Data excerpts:
-- -- --

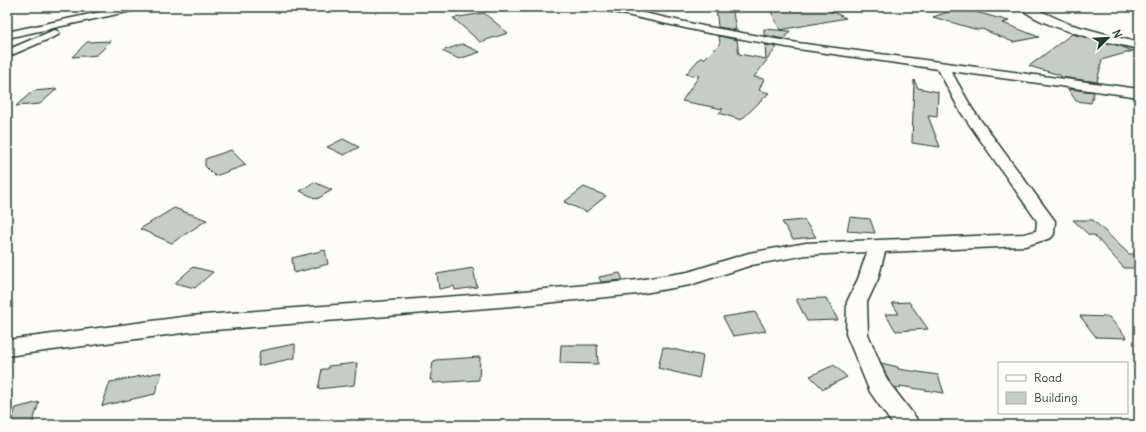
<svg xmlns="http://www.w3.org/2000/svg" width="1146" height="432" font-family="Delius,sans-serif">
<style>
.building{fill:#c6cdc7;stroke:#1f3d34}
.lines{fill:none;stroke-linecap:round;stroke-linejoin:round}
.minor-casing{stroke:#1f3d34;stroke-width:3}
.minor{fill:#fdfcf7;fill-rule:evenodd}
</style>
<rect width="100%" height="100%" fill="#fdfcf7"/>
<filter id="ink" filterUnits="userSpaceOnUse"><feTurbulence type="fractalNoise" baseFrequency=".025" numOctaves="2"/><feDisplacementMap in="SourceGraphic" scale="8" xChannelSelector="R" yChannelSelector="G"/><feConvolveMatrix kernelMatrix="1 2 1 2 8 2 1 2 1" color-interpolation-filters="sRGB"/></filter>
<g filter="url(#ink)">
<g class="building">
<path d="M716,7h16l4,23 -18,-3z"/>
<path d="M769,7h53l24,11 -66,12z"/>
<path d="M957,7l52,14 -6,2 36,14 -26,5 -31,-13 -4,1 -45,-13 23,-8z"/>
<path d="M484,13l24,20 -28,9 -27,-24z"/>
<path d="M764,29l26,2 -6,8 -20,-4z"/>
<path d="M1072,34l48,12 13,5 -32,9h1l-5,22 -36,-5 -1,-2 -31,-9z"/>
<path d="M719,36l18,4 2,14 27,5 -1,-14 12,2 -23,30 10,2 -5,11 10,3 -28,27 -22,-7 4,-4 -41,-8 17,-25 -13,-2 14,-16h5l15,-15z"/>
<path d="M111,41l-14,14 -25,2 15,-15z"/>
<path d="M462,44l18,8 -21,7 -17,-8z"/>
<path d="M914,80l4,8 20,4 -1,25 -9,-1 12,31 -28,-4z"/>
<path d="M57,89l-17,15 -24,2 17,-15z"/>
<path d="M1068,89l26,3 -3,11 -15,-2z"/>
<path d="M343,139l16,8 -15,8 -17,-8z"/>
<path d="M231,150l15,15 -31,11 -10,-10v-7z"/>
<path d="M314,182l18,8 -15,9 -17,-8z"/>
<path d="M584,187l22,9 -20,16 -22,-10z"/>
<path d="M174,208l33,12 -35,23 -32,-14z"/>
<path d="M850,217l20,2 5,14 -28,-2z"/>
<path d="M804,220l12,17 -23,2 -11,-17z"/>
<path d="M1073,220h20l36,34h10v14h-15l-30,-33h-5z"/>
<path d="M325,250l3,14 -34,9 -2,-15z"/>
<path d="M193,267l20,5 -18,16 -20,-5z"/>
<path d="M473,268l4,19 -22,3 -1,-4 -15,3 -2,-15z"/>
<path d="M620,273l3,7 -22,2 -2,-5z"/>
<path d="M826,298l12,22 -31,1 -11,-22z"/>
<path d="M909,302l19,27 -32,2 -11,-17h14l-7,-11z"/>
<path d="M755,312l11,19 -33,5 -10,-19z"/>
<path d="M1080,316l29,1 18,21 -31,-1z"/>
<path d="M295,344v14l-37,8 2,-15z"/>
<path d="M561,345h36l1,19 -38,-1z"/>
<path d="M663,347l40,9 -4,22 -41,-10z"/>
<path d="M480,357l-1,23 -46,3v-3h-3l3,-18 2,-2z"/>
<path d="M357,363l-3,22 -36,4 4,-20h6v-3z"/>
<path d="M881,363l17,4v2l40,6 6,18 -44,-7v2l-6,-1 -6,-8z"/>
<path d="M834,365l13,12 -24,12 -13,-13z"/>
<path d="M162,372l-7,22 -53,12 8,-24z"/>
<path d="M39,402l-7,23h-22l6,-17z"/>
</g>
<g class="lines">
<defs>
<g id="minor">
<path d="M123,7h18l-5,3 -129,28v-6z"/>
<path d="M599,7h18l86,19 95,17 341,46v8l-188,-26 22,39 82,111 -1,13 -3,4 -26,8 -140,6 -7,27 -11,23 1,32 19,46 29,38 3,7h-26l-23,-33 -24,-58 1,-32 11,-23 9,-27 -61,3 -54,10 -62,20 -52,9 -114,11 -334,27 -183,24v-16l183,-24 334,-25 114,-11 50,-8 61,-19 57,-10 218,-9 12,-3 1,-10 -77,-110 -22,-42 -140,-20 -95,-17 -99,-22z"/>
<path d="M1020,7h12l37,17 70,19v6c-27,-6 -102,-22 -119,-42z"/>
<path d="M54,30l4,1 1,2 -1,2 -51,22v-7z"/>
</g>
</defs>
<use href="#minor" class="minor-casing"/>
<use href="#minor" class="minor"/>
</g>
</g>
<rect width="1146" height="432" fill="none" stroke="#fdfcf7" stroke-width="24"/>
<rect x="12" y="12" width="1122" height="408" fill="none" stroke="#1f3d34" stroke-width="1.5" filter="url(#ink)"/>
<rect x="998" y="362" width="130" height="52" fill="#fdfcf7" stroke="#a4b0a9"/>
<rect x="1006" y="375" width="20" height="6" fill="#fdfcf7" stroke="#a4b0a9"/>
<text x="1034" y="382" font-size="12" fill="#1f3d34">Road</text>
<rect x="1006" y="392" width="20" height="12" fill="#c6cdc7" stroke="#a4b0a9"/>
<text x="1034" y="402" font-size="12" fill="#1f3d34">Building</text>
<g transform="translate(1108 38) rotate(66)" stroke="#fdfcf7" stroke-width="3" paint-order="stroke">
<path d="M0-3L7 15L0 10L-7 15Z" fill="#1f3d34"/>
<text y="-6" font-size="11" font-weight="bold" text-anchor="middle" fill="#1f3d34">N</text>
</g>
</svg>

-- -- --

TRY IT: Each line of the data must be restated exactly, and the pictures must be left out.

YOUR SOLUTION:
<svg xmlns="http://www.w3.org/2000/svg" width="1146" height="432" font-family="Delius,sans-serif">
<style>
.building{fill:#c6cdc7;stroke:#1f3d34}
.lines{fill:none;stroke-linecap:round;stroke-linejoin:round}
.minor-casing{stroke:#1f3d34;stroke-width:3}
.minor{fill:#fdfcf7;fill-rule:evenodd}
</style>
<rect width="100%" height="100%" fill="#fdfcf7"/>
<filter id="ink" filterUnits="userSpaceOnUse"><feTurbulence type="fractalNoise" baseFrequency=".025" numOctaves="2"/><feDisplacementMap in="SourceGraphic" scale="8" xChannelSelector="R" yChannelSelector="G"/><feConvolveMatrix kernelMatrix="1 2 1 2 8 2 1 2 1" color-interpolation-filters="sRGB"/></filter>
<g filter="url(#ink)">
<g class="building">
<path d="M716,7h16l4,23 -18,-3z"/>
<path d="M769,7h53l24,11 -66,12z"/>
<path d="M957,7l52,14 -6,2 36,14 -26,5 -31,-13 -4,1 -45,-13 23,-8z"/>
<path d="M484,13l24,20 -28,9 -27,-24z"/>
<path d="M764,29l26,2 -6,8 -20,-4z"/>
<path d="M1072,34l48,12 13,5 -32,9h1l-5,22 -36,-5 -1,-2 -31,-9z"/>
<path d="M719,36l18,4 2,14 27,5 -1,-14 12,2 -23,30 10,2 -5,11 10,3 -28,27 -22,-7 4,-4 -41,-8 17,-25 -13,-2 14,-16h5l15,-15z"/>
<path d="M111,41l-14,14 -25,2 15,-15z"/>
<path d="M462,44l18,8 -21,7 -17,-8z"/>
<path d="M914,80l4,8 20,4 -1,25 -9,-1 12,31 -28,-4z"/>
<path d="M57,89l-17,15 -24,2 17,-15z"/>
<path d="M1068,89l26,3 -3,11 -15,-2z"/>
<path d="M343,139l16,8 -15,8 -17,-8z"/>
<path d="M231,150l15,15 -31,11 -10,-10v-7z"/>
<path d="M314,182l18,8 -15,9 -17,-8z"/>
<path d="M584,187l22,9 -20,16 -22,-10z"/>
<path d="M174,208l33,12 -35,23 -32,-14z"/>
<path d="M850,217l20,2 5,14 -28,-2z"/>
<path d="M804,220l12,17 -23,2 -11,-17z"/>
<path d="M1073,220h20l36,34h10v14h-15l-30,-33h-5z"/>
<path d="M325,250l3,14 -34,9 -2,-15z"/>
<path d="M193,267l20,5 -18,16 -20,-5z"/>
<path d="M473,268l4,19 -22,3 -1,-4 -15,3 -2,-15z"/>
<path d="M620,273l3,7 -22,2 -2,-5z"/>
<path d="M826,298l12,22 -31,1 -11,-22z"/>
<path d="M909,302l19,27 -32,2 -11,-17h14l-7,-11z"/>
<path d="M755,312l11,19 -33,5 -10,-19z"/>
<path d="M1080,316l29,1 18,21 -31,-1z"/>
<path d="M295,344v14l-37,8 2,-15z"/>
<path d="M561,345h36l1,19 -38,-1z"/>
<path d="M663,347l40,9 -4,22 -41,-10z"/>
<path d="M480,357l-1,23 -46,3v-3h-3l3,-18 2,-2z"/>
<path d="M357,363l-3,22 -36,4 4,-20h6v-3z"/>
<path d="M881,363l17,4v2l40,6 6,18 -44,-7v2l-6,-1 -6,-8z"/>
<path d="M834,365l13,12 -24,12 -13,-13z"/>
<path d="M162,372l-7,22 -53,12 8,-24z"/>
<path d="M39,402l-7,23h-22l6,-17z"/>
</g>
<g class="lines">
<defs>
<g id="minor">
<path d="M123,7h18l-5,3 -129,28v-6z"/>
<path d="M599,7h18l86,19 95,17 341,46v8l-188,-26 22,39 82,111 -1,13 -3,4 -26,8 -140,6 -7,27 -11,23 1,32 19,46 29,38 3,7h-26l-23,-33 -24,-58 1,-32 11,-23 9,-27 -61,3 -54,10 -62,20 -52,9 -114,11 -334,27 -183,24v-16l183,-24 334,-25 114,-11 50,-8 61,-19 57,-10 218,-9 12,-3 1,-10 -77,-110 -22,-42 -140,-20 -95,-17 -99,-22z"/>
<path d="M1020,7h12l37,17 70,19v6c-27,-6 -102,-22 -119,-42z"/>
<path d="M54,30l4,1 1,2 -1,2 -51,22v-7z"/>
</g>
</defs>
<use href="#minor" class="minor-casing"/>
<use href="#minor" class="minor"/>
</g>
</g>
<rect width="1146" height="432" fill="none" stroke="#fdfcf7" stroke-width="24"/>
<rect x="12" y="12" width="1122" height="408" fill="none" stroke="#1f3d34" stroke-width="1.5" filter="url(#ink)"/>
<rect x="998" y="362" width="130" height="52" fill="#fdfcf7" stroke="#a4b0a9"/>
<rect x="1006" y="375" width="20" height="6" fill="#fdfcf7" stroke="#a4b0a9"/>
<text x="1034" y="382" font-size="12" fill="#1f3d34">Road</text>
<rect x="1006" y="392" width="20" height="12" fill="#c6cdc7" stroke="#a4b0a9"/>
<text x="1034" y="402" font-size="12" fill="#1f3d34">Building</text>
<g transform="translate(1108 38) rotate(66)" stroke="#fdfcf7" stroke-width="3" paint-order="stroke">
<path d="M0-3L7 15L0 10L-7 15Z" fill="#1f3d34"/>
<text y="-6" font-size="11" font-weight="bold" text-anchor="middle" fill="#1f3d34">N</text>
</g>
</svg>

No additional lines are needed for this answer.